> Что сделать:
Напишите продолжение текста «Ушедшие» о несостоявшемся виолончелисте, ставшем мастером ритуальных услуг. Начните сразу после его последнего предложения.

> Фрагмент текста:
Ушедшие.
#культур_егерь
Это нужно не мёртвым, это нужно живым.
История молодого неудавшегося виолончелиста, который нашёл призвание и раскрыл свой талант на поприще мастера ритуальных услуг в похоронном бюро.
В молодости кажется, что наметить цель и составить план её достижения – почти равносильно осуществлению желаемого. У тебя ещё нет опыта преодоления препятствий, предлагаемых несовершенством мiра всем пришедшим в него душам, борьбы с трудностями собственного невежества, недостатками характера и воли. Всё представляется возможным, юношеские амбиции не знаю преград, а максимализм не терпит слабостей ближнего и не имеет снисхождения к чужим ошибкам. Но вдруг рука коварной судьбы выдёргивает из-под твоих ног red-carpet treatment, ты летишь носом в землю и лежишь, распластавшись в пыли на всеобщее посмешище. Несколько таких падений и ты начинаешь лучше понимать тех, над кем ещё вчера смеялся вместе с толпой. Ну а если встать не удается, и ты из шествующего по красным дорожкам победителей превращаешься в того, кто чистит и расстилает для других эти почётные трассы, то нрав твой мало помалу обретает мягкость, ум – сосредоточенность, а душа и сердце черты блаженного смирения.
Все мы рано или поздно сталкиваемся с ритуалом, осознаем его значимость, необходимость и неизбежность появления в самых демократических или анархических обществах. В определённые моменты, когда мiр вокруг нас вдруг начинает рушиться, почва уходит из-под ног, а незыблемые, казалось бы, составляющие нашего существования исчезают как след на воде от пущенного в глиссирование и канувшего в тёмную глубину камешка, мы начинаем прозревать, что ритуал для нашего существования так же необходим, как арматурная сетка для многократного увеличения прочности железобетонных конструкций.

> Исходные данные:
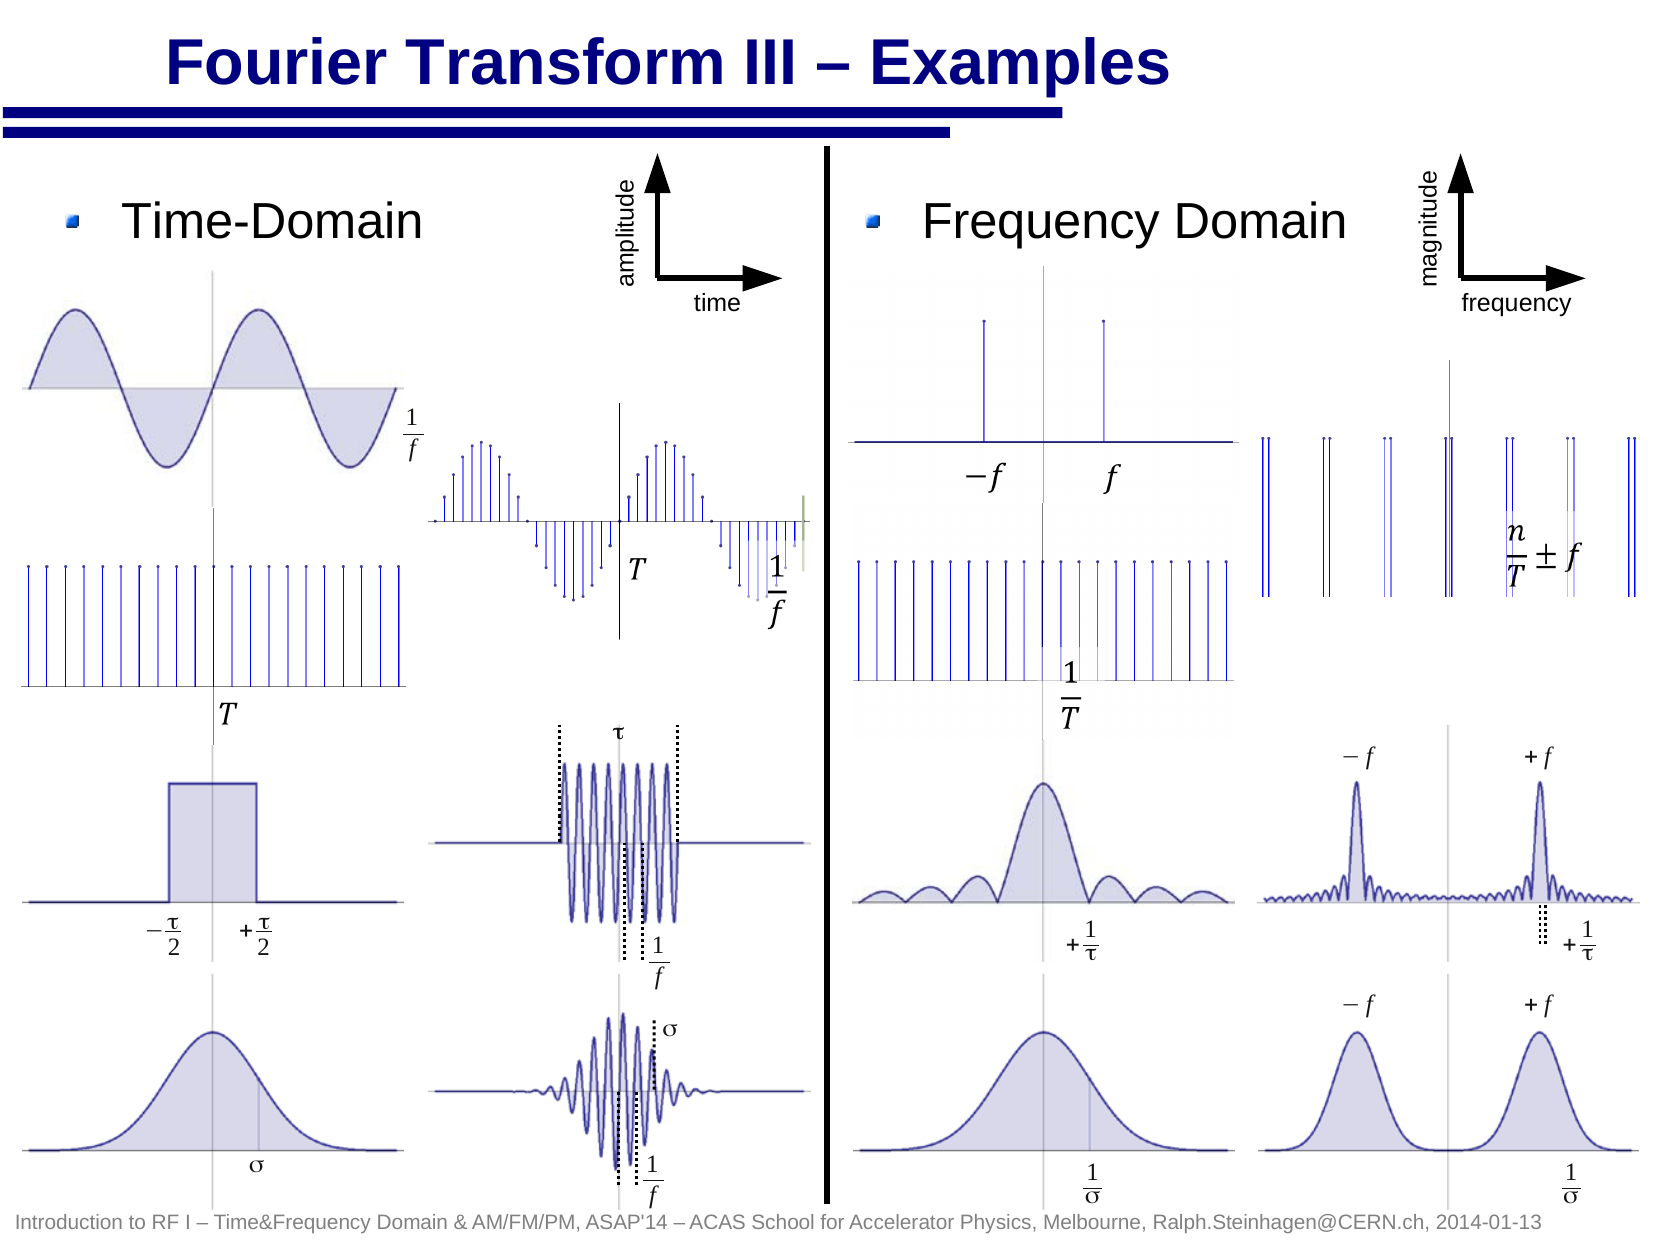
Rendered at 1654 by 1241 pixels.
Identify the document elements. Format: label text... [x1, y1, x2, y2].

picture [1256, 360, 1641, 597]
picture [428, 724, 811, 962]
chart [232, 915, 279, 962]
chart [1334, 742, 1385, 771]
chart [656, 1022, 685, 1038]
text_box frequency [1446, 281, 1587, 325]
picture [22, 270, 404, 507]
chart [635, 1150, 671, 1210]
picture [853, 973, 1235, 1210]
picture [428, 973, 811, 1210]
text_box magnitude [1406, 155, 1450, 303]
chart [1517, 990, 1564, 1019]
chart [1553, 1158, 1588, 1205]
list Frequency Domain [1450, 194, 1461, 281]
text_box time [679, 281, 757, 325]
chart [641, 931, 677, 992]
picture [848, 266, 1240, 962]
picture [1258, 973, 1639, 1210]
chart [394, 403, 431, 464]
chart [1556, 915, 1603, 962]
picture [22, 973, 404, 1210]
picture [1257, 724, 1640, 962]
chart [1517, 742, 1564, 771]
chart [1075, 1158, 1109, 1205]
chart [242, 1158, 271, 1174]
list Time-Domain [65, 192, 828, 1205]
chart [1334, 990, 1385, 1019]
chart [138, 915, 189, 962]
picture [428, 403, 810, 641]
chart [1059, 915, 1106, 962]
text_box amplitude [603, 163, 647, 303]
chart [605, 725, 632, 740]
title Fourier Transform III – Examples [165, 0, 1323, 124]
list Frequency Domain [865, 192, 1628, 1205]
picture [21, 508, 406, 962]
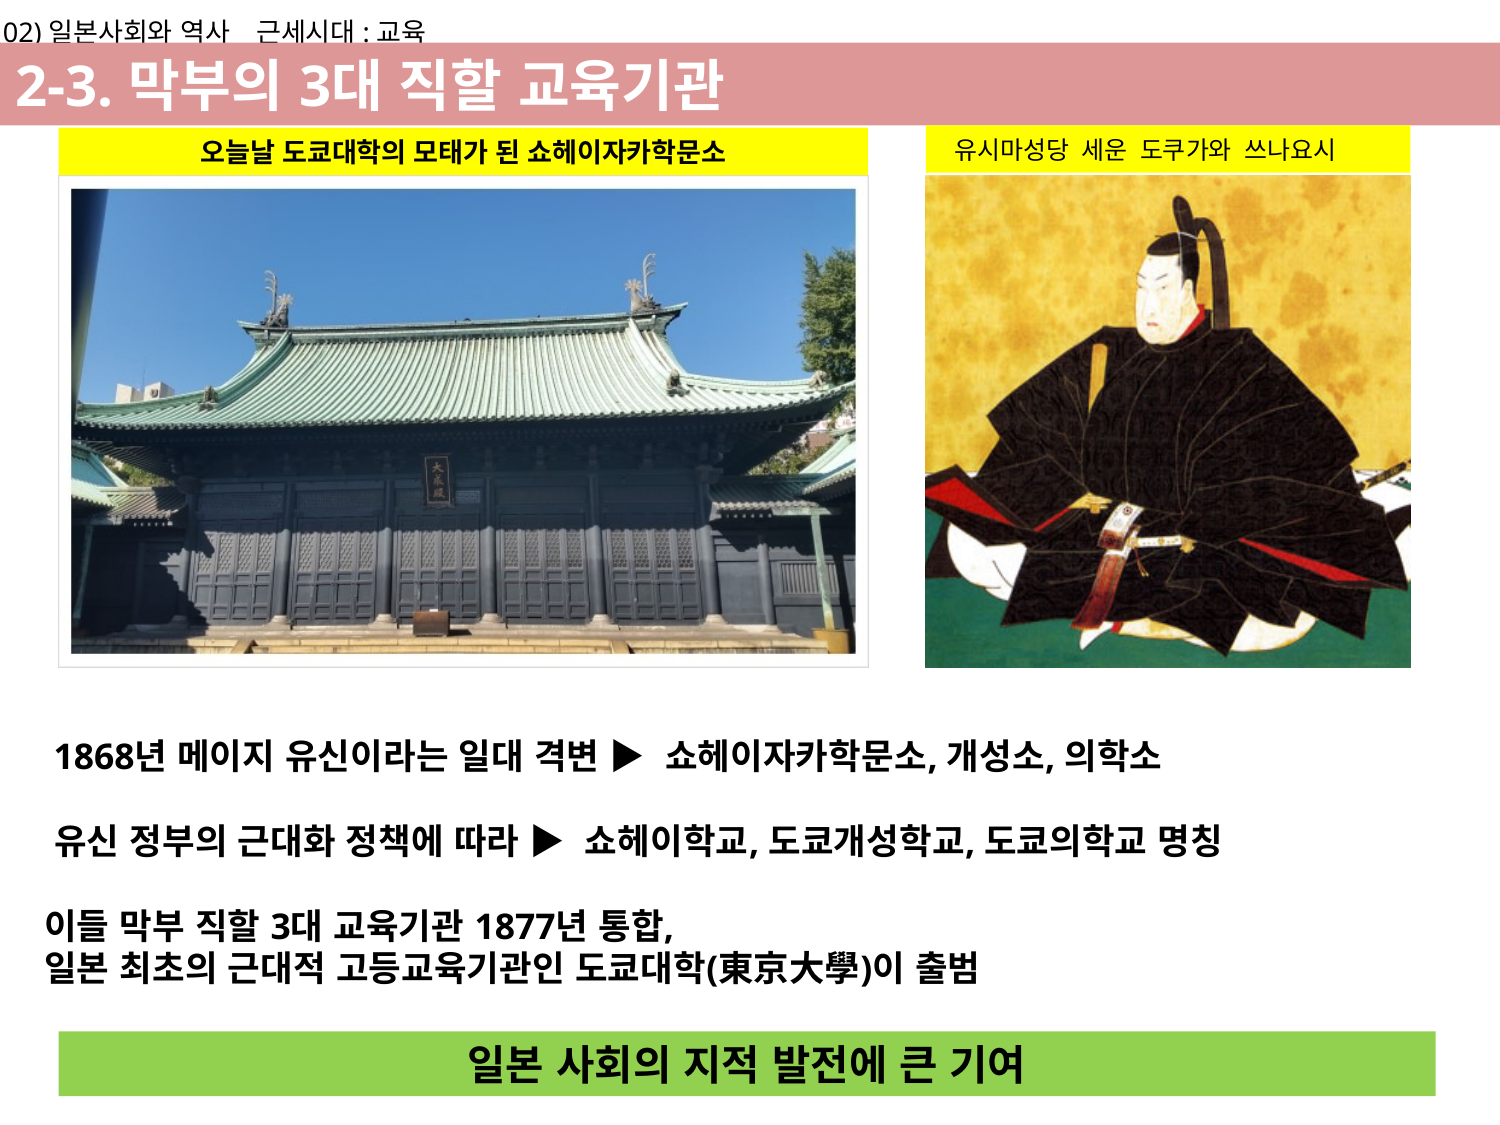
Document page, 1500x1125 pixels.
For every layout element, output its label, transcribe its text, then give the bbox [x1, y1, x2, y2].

text_box 2-3. 막부의 3대 직할 교육기관 [0, 42, 1500, 126]
text_box 일본 사회의 지적 발전에 큰 기여 [58, 1031, 1436, 1097]
picture [925, 175, 1411, 668]
picture [58, 175, 869, 668]
text_box 유시마성당 세운 도쿠가와 쓰나요시 [925, 125, 1411, 173]
text_box 오늘날 도쿄대학의 모태가 된 쇼헤이자카학문소 [58, 127, 868, 176]
text_box 1868년 메이지 유신이라는 일대 격변 ▶ 쇼헤이자카학문소, 개성소, 의학소 유신 정부의 근대화 정책에 따라 ▶ 쇼헤이학교, 도쿄개성학교, 도쿄의학교 명칭 이들 막부 직할 3대 교육기관 1877년 통합, 일본 최초의 근대적 고등교육기관인 도쿄대학(東京大學)이 출범 [29, 726, 1436, 997]
text_box 02) 일본사회와 역사 _ 근세시대 : 교육 [0, 7, 868, 42]
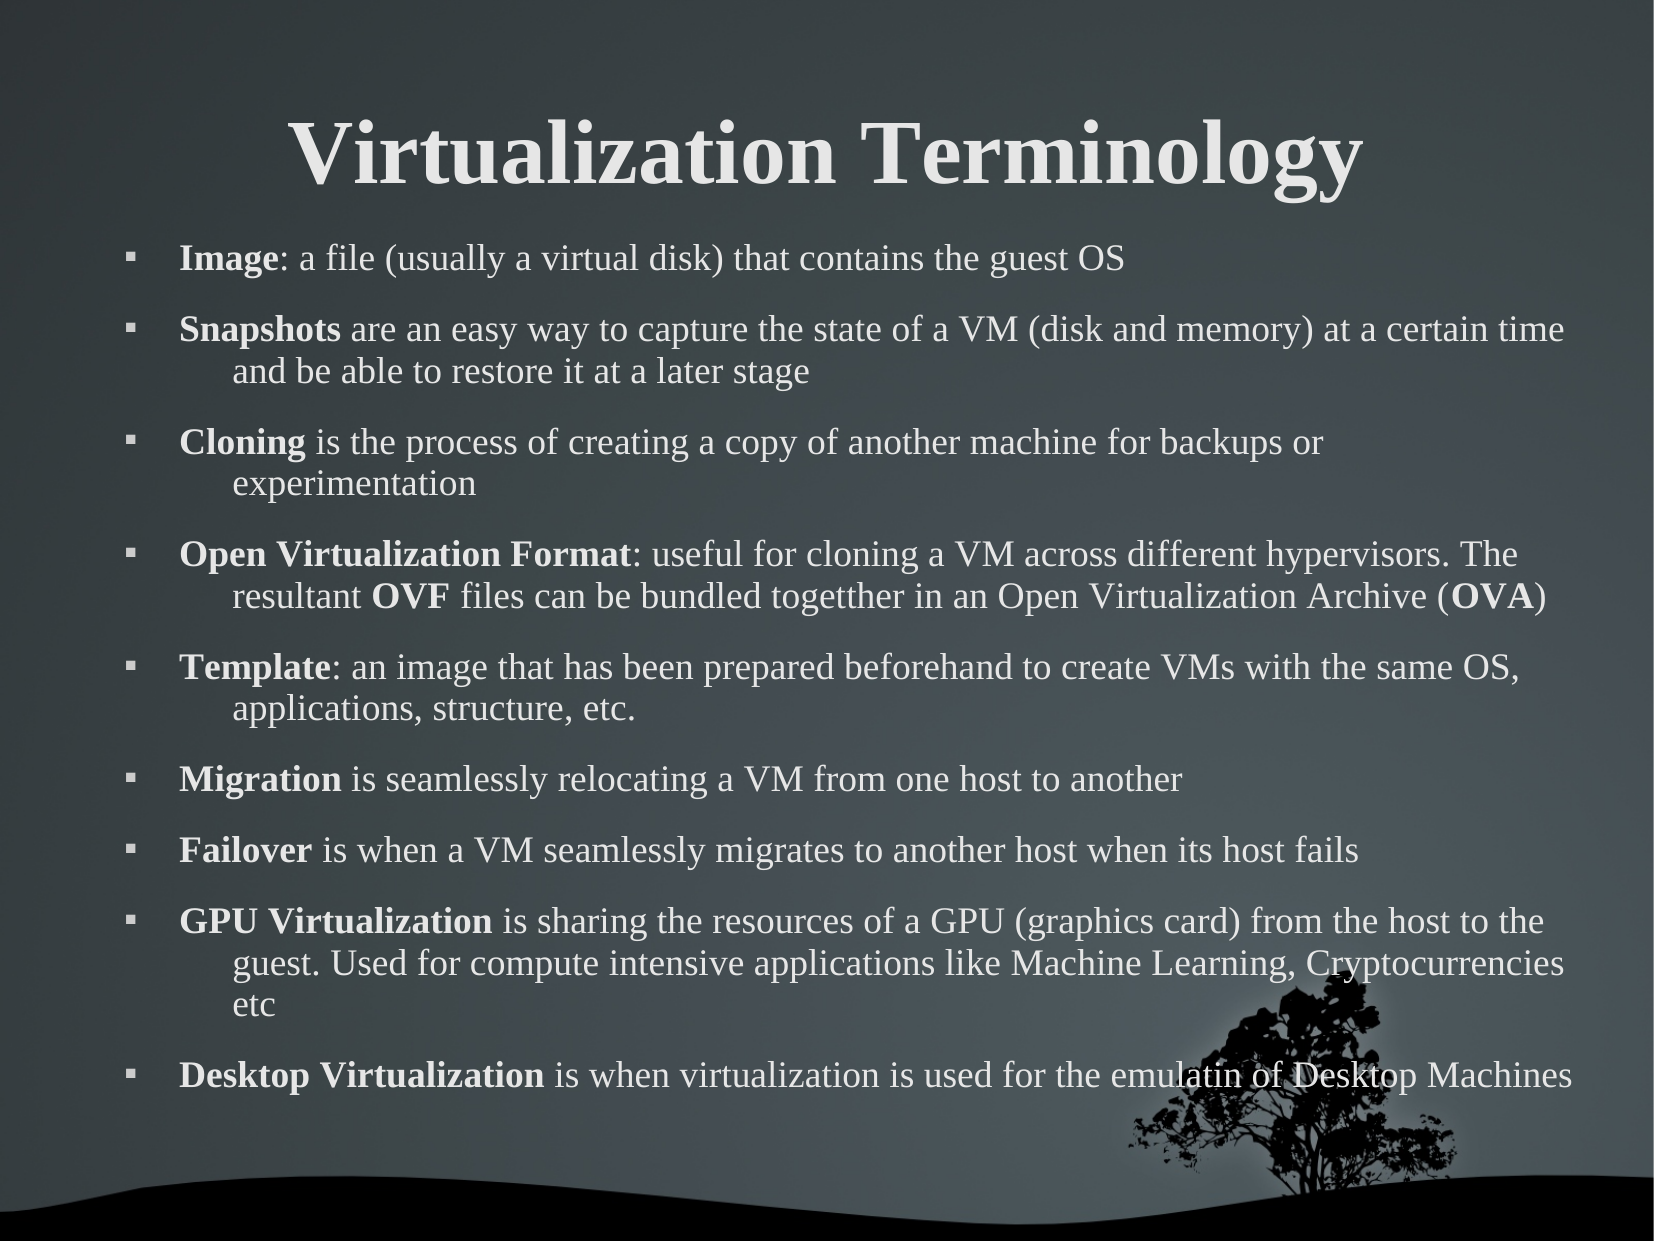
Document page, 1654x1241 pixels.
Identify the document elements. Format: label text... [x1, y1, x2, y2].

> Ответ:
Откуда вообще берётся ритуал? Мы ощущаем себя частью вселенской механики, где на фоне исчезающих элементов бытия действуют вечные законы мiроздания. Цикличность, периодичность, круговращение. Ты чувствуешь себя не просто винтиком, которому всегда найдётся замена, но бесполезной пылинкой, по непонятным причинам обречённой осознавать собственное ничтожество. Суетный быт поглощает наше внимание, не давая остановиться, всмотреться в себя и в необъятный мiр, ощутить, пережить или вспомнить свою неизбывную сингулярность. Отчасти это спасает нас от уныния и отчаяния.
Но вот случается нечто, способное остановить твой завороженный беспрерывным кружением стихий, существ, явлений и вещей бег, выдернуть твой сомнамбулический разум из порядка и хаоса необходимых или случайных событий твоей жизни, – и это смерть близкого тебе человека. Вихрь противоположных чувств подхватывает твоё сердце, как ураган – домик Элли: смятение, опустошение, паника, атараксия, скорбь. Всё становится зыбким, ни в чем ошеломлённая душа не находит опоры или успокоения. Всё стало призрачным и ненадёжным и в тебе самом, и вокруг тебя. И тут появляется тот, кто привычно и профессионально противостоит этой экзистенциальной энтропии в своей повседневной, ставшей для него привычными буднями деятельности. И при этом он не превратился в отстранённую от скорби и страданий машину, но все и каждое его движения осмысленны и наполнены глубоким сочувствием и любовью. К кому? К мертвому телу? К родственникам усопшего? Да ко всему и ко всем. Его медитация глубоко религиозна и отношение к бездыханному трупу освящено как бы христианским благоговением перед тем, чей образ носил упокоившийся навеки собрат.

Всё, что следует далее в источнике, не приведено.